→ Work task
From the entries below, reproduce exactly the line containing "AnimationGroup is an", the line containing "#+NAME: animation_example", and every line in between, with nothing added.

→ Records drawn from a dataset
◇ ◇ ◇ ◇

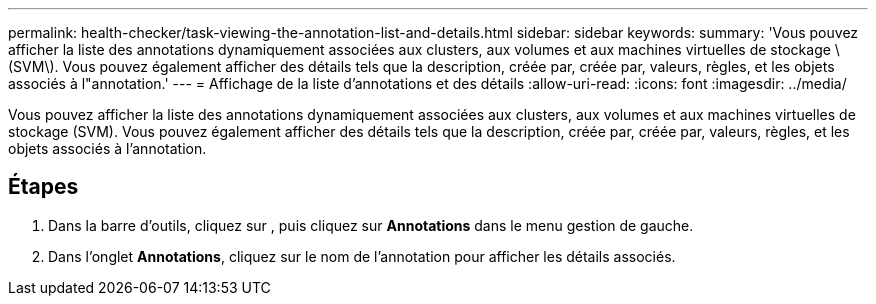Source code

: ---
permalink: health-checker/task-viewing-the-annotation-list-and-details.html 
sidebar: sidebar 
keywords:  
summary: 'Vous pouvez afficher la liste des annotations dynamiquement associées aux clusters, aux volumes et aux machines virtuelles de stockage \(SVM\). Vous pouvez également afficher des détails tels que la description, créée par, créée par, valeurs, règles, et les objets associés à l"annotation.' 
---
= Affichage de la liste d'annotations et des détails
:allow-uri-read: 
:icons: font
:imagesdir: ../media/


[role="lead"]
Vous pouvez afficher la liste des annotations dynamiquement associées aux clusters, aux volumes et aux machines virtuelles de stockage (SVM). Vous pouvez également afficher des détails tels que la description, créée par, créée par, valeurs, règles, et les objets associés à l'annotation.



== Étapes

. Dans la barre d'outils, cliquez sur *image:../media/clusterpage-settings-icon.gif[""]*, puis cliquez sur *Annotations* dans le menu gestion de gauche.
. Dans l'onglet *Annotations*, cliquez sur le nom de l'annotation pour afficher les détails associés.

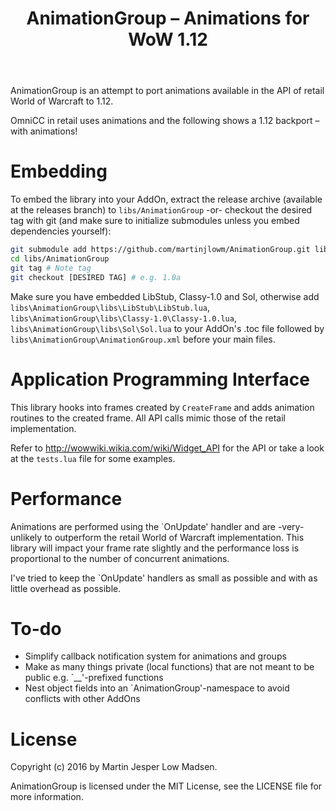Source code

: #+TITLE: AnimationGroup -- Animations for WoW 1.12

AnimationGroup is an attempt to port animations available in the API of retail
World of Warcraft to 1.12.

OmniCC in retail uses animations and the following shows a 1.12 backport -- with
animations!

#+NAME: animation_example
[[https://github.com/martinjlowm/AnimationGroup/blob/media/animation_group.gif]]

* Embedding

To embed the library into your AddOn, extract the release archive (available at
the releases branch) to =libs/AnimationGroup= -or- checkout the desired tag with
git (and make sure to initialize submodules unless you embed dependencies
yourself):

#+BEGIN_SRC bash
git submodule add https://github.com/martinjlowm/AnimationGroup.git libs/AnimationGroup
cd libs/AnimationGroup
git tag # Note tag
git checkout [DESIRED TAG] # e.g. 1.0a
#+END_SRC

Make sure you have embedded LibStub, Classy-1.0 and Sol, otherwise add
=libs\AnimationGroup\libs\LibStub\LibStub.lua=,
=libs\AnimationGroup\libs\Classy-1.0\Classy-1.0.lua=,
=libs\AnimationGroup\libs\Sol\Sol.lua= to your AddOn's .toc file followed by
=libs\AnimationGroup\AnimationGroup.xml= before your main files.

* Application Programming Interface

This library hooks into frames created by =CreateFrame= and adds animation
routines to the created frame. All API calls mimic those of the retail
implementation.

Refer to http://wowwiki.wikia.com/wiki/Widget_API for the API or take a look at
the =tests.lua= file for some examples.

* Performance

Animations are performed using the `OnUpdate' handler and are -very- unlikely to
outperform the retail World of Warcraft implementation. This library will impact
your frame rate slightly and the performance loss is proportional to the number
of concurrent animations.

I've tried to keep the `OnUpdate' handlers as small as possible and with as
little overhead as possible.

* To-do
- Simplify callback notification system for animations and groups
- Make as many things private (local functions) that are not meant to be public
  e.g. `__'-prefixed functions
- Nest object fields into an `AnimationGroup'-namespace to avoid conflicts with
  other AddOns

* License
Copyright (c) 2016 by Martin Jesper Low Madsen.

AnimationGroup is licensed under the MIT License, see the LICENSE file for more
information.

◇ ◇ ◇ ◇

→ Task response
AnimationGroup is an attempt to port animations available in the API of retail
World of Warcraft to 1.12.

OmniCC in retail uses animations and the following shows a 1.12 backport -- with
animations!

#+NAME: animation_example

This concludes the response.